## Task to complete
Once the line containing "favorite_border" is found in the records below, return it and each following line exactly, up to and including the line containing "London Universities", and nothing else.

## Stored entries
------------------------------------------------------------

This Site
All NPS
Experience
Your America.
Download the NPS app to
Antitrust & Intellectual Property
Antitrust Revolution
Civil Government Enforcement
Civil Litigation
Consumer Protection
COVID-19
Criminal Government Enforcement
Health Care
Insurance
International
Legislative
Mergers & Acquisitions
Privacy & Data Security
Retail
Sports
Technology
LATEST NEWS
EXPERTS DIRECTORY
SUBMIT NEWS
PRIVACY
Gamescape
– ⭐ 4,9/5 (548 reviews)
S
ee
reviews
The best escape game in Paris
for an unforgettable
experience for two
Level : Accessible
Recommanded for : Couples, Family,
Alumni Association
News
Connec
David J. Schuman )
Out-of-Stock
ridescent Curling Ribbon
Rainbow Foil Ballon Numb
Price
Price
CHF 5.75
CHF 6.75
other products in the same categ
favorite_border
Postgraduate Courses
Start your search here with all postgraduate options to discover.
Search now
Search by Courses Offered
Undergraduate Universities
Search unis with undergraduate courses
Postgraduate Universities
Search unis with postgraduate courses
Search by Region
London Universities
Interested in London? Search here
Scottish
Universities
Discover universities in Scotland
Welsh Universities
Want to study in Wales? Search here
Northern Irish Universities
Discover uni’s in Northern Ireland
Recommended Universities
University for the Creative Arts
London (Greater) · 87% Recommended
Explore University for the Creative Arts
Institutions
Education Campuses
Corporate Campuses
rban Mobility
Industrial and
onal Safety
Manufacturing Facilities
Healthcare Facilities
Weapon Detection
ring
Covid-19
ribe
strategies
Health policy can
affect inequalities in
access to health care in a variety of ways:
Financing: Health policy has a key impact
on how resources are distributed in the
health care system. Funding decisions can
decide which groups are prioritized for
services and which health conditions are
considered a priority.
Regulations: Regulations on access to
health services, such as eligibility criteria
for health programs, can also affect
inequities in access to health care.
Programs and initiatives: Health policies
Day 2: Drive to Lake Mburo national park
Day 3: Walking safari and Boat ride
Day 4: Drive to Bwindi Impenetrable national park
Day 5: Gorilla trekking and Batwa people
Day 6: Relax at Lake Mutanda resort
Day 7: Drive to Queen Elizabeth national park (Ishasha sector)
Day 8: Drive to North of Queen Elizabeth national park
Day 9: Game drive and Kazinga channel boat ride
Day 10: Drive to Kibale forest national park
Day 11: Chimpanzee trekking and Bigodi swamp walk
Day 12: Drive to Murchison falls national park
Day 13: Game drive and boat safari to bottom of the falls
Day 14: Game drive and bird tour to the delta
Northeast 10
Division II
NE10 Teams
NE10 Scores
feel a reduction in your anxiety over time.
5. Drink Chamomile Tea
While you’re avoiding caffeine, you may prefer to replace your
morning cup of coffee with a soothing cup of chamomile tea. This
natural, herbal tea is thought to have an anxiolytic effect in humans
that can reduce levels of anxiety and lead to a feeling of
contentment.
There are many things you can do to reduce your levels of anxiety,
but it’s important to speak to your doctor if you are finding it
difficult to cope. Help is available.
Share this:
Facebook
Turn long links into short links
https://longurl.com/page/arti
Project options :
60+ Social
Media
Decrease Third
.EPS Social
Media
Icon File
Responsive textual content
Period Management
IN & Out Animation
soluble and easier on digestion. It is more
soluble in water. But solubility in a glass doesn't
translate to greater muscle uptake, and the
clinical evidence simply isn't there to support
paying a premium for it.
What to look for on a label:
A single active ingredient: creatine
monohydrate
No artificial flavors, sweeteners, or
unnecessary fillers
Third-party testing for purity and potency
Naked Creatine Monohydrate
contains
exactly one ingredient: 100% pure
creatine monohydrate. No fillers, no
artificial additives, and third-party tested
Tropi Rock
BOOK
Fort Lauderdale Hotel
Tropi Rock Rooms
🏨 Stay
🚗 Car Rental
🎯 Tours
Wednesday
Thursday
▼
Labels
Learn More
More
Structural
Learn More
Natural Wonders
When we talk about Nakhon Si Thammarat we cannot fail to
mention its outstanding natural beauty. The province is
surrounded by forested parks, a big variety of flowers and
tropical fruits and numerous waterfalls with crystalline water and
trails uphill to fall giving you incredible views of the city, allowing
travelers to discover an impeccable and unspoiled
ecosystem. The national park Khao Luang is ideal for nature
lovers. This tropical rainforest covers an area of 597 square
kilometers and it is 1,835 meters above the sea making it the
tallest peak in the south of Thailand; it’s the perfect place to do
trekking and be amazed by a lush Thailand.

------------------------------------------------------------

## Result
favorite_border
Postgraduate Courses
Start your search here with all postgraduate options to discover.
Search now
Search by Courses Offered
Undergraduate Universities
Search unis with undergraduate courses
Postgraduate Universities
Search unis with postgraduate courses
Search by Region
London Universities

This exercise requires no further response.